Estaciona na entrada do jardim. Fora do carro, encostados na lataria ainda quente do carro, presto atenção nele a cantarolar. Melodia, ritmo, harmonia. Pergunto sobre o significado da tribal, apontando para seu bíceps. Ele não me ouviu. Estava fazendo anéis de fumaça para minha irmã da sacada pegar. Eu estava sobrando na noite que prometia ser de Lua com guaraná.

-- Aonde você vai, Maninho?

-- Fazer meu dever de casa.

-- Encosta aí, rapa!

-- O QUE VOCÊ ESTÁ COMENDO, MANINHA?

-- PANQUECA DE BANANA, QUER?

-- NO, CARIÑO, GRACIAS –- respondi à minha irmã, olhando meu cunhadinho, fortinho de tão malhado mandando beijo para ela. Que cara de balão.

-- Véi, tô entrando?

Antes de eu desencostar do carro. Ele sem parar de formar os tais círculos, me perguntou:
-- O que você foi fazer no postinho hoje à tarde?

-- Há! É minha puta agora?

-- O Naz vai te fazer de farinha de osso para adubar essa grama. Eu ajudo.

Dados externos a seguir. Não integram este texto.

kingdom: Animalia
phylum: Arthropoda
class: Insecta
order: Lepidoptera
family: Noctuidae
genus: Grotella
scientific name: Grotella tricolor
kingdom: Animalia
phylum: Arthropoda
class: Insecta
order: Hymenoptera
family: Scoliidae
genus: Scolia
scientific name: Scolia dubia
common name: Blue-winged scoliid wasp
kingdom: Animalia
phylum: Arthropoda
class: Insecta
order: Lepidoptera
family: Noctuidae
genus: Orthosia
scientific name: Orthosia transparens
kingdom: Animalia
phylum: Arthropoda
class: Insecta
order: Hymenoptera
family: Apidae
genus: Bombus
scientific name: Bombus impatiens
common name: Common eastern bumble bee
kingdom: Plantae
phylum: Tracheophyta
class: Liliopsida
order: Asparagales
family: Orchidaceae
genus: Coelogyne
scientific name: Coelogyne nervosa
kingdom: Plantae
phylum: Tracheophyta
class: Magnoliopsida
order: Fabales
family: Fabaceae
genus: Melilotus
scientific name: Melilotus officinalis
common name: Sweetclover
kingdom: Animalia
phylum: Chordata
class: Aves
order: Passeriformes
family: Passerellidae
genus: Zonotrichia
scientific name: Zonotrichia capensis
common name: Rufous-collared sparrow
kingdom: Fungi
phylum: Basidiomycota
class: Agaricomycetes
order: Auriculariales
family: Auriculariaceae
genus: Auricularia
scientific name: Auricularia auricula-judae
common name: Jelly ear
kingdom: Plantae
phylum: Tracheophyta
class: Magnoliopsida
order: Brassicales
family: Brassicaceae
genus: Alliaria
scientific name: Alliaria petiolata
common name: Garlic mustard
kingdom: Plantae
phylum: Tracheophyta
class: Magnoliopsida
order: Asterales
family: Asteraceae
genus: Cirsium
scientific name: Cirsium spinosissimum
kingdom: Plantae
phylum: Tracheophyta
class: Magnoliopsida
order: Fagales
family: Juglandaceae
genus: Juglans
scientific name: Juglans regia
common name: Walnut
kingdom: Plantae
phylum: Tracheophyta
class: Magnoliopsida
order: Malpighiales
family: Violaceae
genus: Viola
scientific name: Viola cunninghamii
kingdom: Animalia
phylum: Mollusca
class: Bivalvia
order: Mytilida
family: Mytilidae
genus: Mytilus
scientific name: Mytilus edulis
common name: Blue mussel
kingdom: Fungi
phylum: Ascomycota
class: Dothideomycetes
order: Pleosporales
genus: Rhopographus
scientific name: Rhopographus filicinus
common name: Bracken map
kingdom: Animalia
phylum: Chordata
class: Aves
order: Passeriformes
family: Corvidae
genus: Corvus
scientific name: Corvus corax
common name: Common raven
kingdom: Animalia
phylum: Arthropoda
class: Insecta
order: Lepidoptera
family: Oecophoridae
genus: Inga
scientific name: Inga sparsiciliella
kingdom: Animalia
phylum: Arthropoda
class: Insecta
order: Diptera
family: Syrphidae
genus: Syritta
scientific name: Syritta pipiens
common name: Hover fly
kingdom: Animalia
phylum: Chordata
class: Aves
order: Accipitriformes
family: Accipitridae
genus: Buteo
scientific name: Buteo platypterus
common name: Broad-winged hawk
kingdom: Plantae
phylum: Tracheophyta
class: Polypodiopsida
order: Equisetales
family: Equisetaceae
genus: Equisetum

-- Engraçado, Amaro, não tenho ninguém vigiando ele por mim. Eu confio, porque ele não?

-- Relaxe, Maninho, ele é incapaz de amar outra pessoa além de você.

Fui para dentro. O perfume da dama-da-noite estava me causando dor de cabeça.

P.S. : Daniel Gaudério San, qualquer erro-falha-falta deve ser creditado ao meu editor interno. Ele é imaginário, é bem verdade. Mas nem por isso menos verdadeiro. Sem comentários

P.S.S: Eu não ia conseguir me concentrar no meu texto se não publicasse um link bacana sobre a ópera (E pensar que já fui Carmem. O que não fiz para vencer a gincana da Elsa...) Madame Butterfly. Pronto posso ir em paz.